[Named joint coordinates]
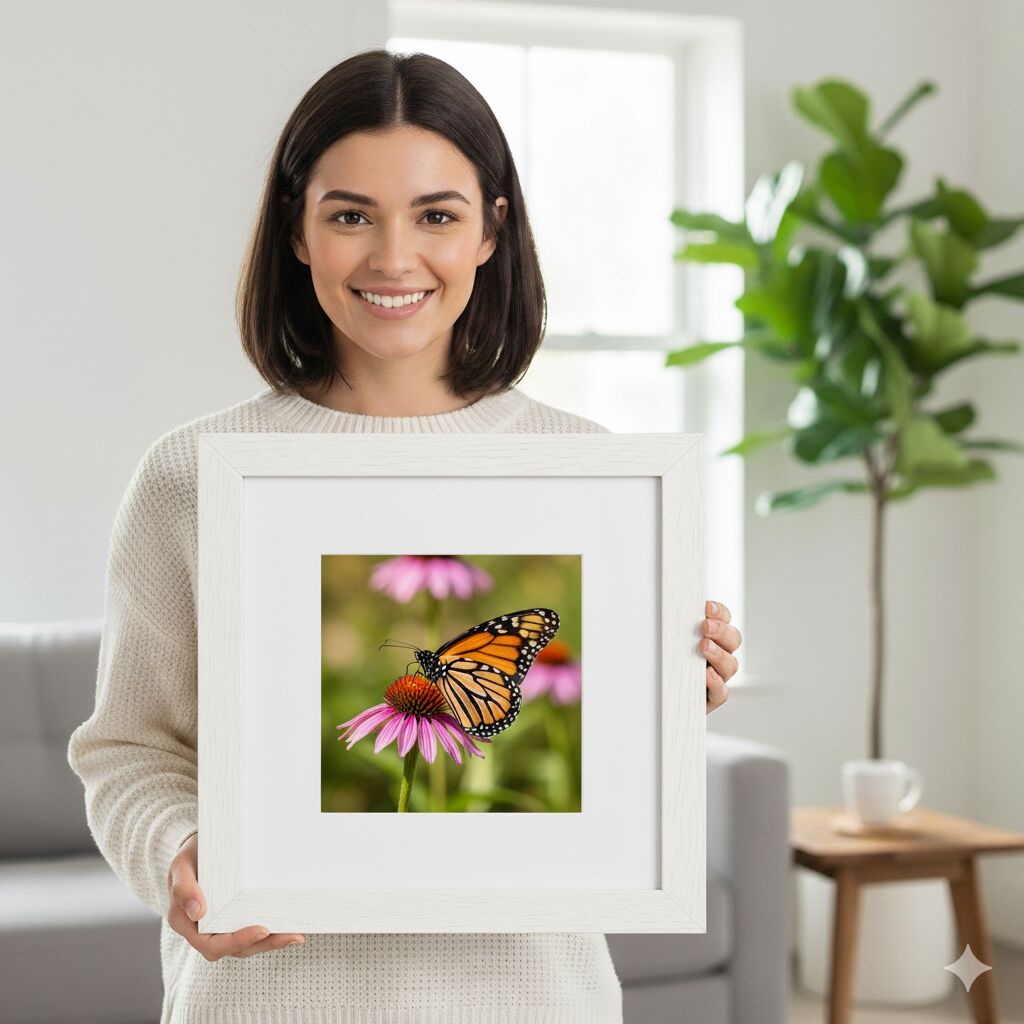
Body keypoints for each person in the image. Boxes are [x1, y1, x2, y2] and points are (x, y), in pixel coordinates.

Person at [67, 48, 742, 1024]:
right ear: (296, 231)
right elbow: (130, 747)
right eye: (350, 215)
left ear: (490, 231)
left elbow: (590, 767)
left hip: (527, 998)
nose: (393, 257)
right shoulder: (192, 472)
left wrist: (670, 690)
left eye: (436, 214)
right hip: (268, 998)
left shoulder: (590, 472)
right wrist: (177, 852)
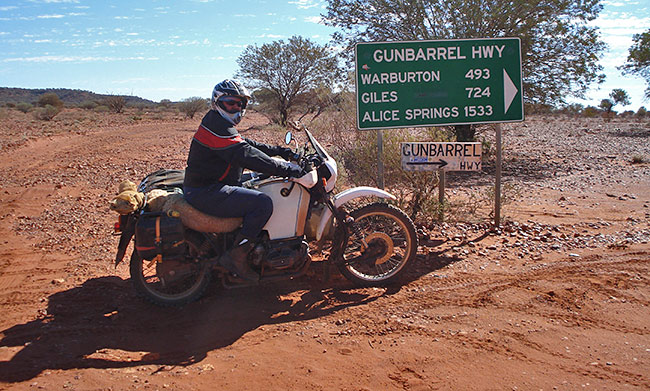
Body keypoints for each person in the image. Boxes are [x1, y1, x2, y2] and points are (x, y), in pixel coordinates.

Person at [183, 79, 304, 281]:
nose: (237, 107)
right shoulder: (216, 125)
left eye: (241, 104)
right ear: (217, 102)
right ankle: (237, 256)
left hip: (212, 184)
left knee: (261, 181)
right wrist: (285, 169)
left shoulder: (219, 123)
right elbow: (245, 154)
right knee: (262, 203)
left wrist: (281, 151)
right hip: (207, 191)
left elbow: (246, 144)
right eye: (231, 102)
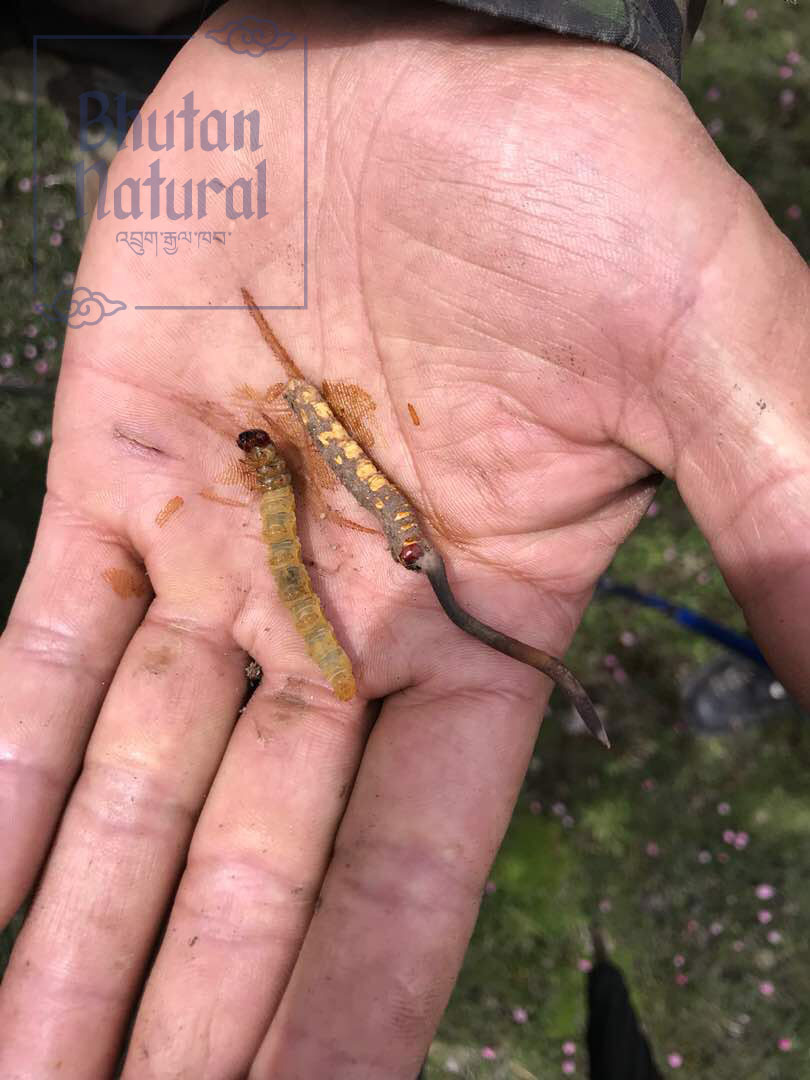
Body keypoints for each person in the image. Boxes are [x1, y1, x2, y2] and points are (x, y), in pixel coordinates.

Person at [1, 1, 808, 1076]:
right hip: (154, 62)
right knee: (132, 111)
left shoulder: (305, 441)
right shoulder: (281, 460)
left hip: (248, 67)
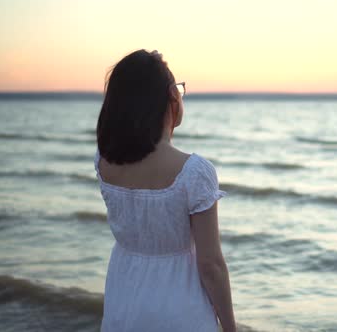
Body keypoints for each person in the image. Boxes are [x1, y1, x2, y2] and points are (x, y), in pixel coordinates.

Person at [94, 49, 237, 332]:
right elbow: (211, 266)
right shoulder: (194, 172)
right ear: (172, 95)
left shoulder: (104, 160)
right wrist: (231, 328)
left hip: (123, 301)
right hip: (180, 309)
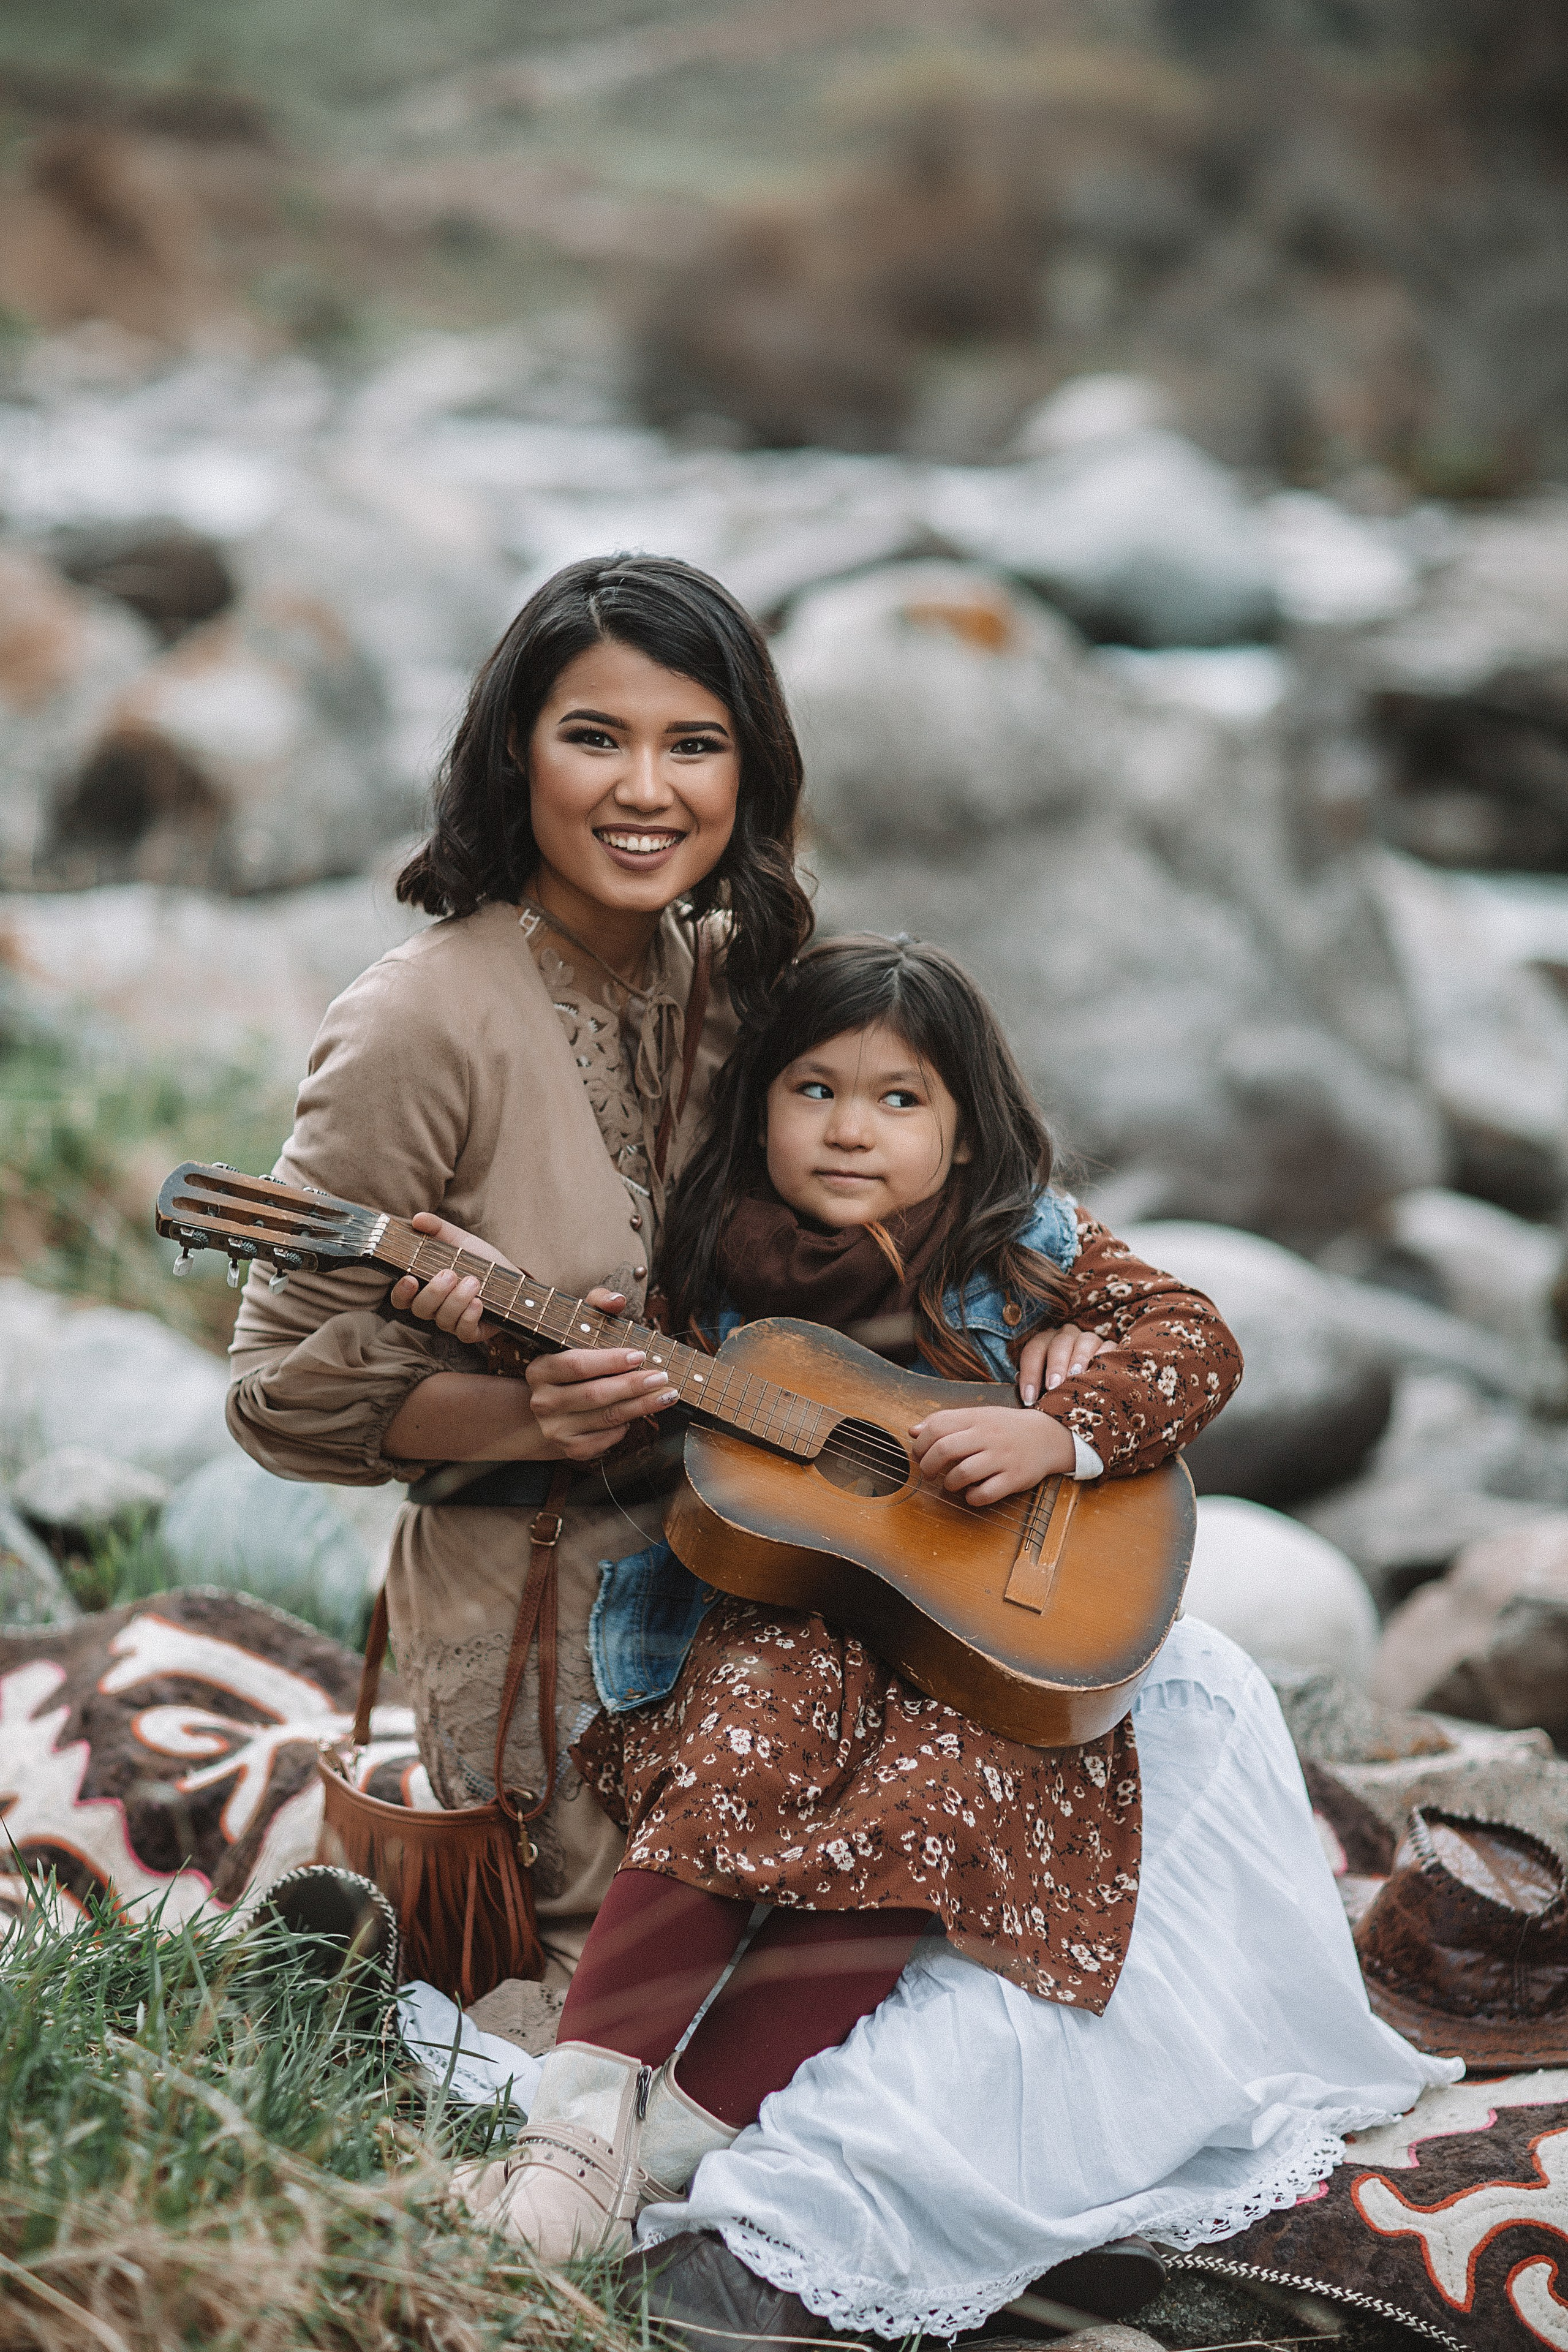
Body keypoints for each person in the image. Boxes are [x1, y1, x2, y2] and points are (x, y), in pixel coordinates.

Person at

- _THE PROBLEM_
Leaving the pictures behind, return every line above exactly.

- _RESPONSE AREA_
Body keypoints for each person in the image. Boxes are [x1, y1, x2, y2] and points are (x, y), in pixel coordinates.

Person at [67, 48, 742, 1024]:
right ear: (296, 231)
right elbow: (130, 747)
right eye: (350, 215)
left ear: (490, 231)
left elbow: (590, 767)
left hip: (527, 998)
nose: (393, 257)
right shoulder: (192, 472)
left wrist: (670, 690)
left eye: (436, 214)
right hip: (268, 998)
left shoulder: (590, 472)
right wrist: (177, 852)
Body keypoints for each person in the image. Boxes are [x1, y1, x2, y2] and points are (x, y), in pixel coordinates.

Person at [183, 79, 304, 281]:
nose: (237, 107)
right shoulder: (216, 125)
left eye: (241, 104)
right ear: (217, 102)
right ankle: (237, 256)
left hip: (212, 184)
left knee: (261, 181)
right wrist: (285, 169)
left shoulder: (219, 123)
right elbow: (245, 154)
right knee: (262, 203)
left wrist: (281, 151)
right hip: (207, 191)
left elbow: (246, 144)
right eye: (231, 102)
Body keypoints for each person in the image. Boxes are [x1, y1, x2, y2] and points are (x, y), in pixel coordinates.

Person at [1, 1, 808, 1076]:
right hip: (154, 62)
right knee: (132, 111)
left shoulder: (305, 441)
right shoulder: (281, 460)
left hip: (248, 67)
Body keypoints for each person in the image. Boxes are [x1, y1, x2, y2] and points are (x, y), in pixel coordinates.

Person at [94, 49, 237, 332]:
right elbow: (211, 266)
right shoulder: (194, 172)
right ear: (172, 95)
left shoulder: (104, 160)
right wrist: (231, 328)
left hip: (123, 301)
right hip: (180, 309)
Body keypoints for each person in the image. Boxes are [x1, y1, x2, y2] and points are (x, y), in pixel coordinates.

Person at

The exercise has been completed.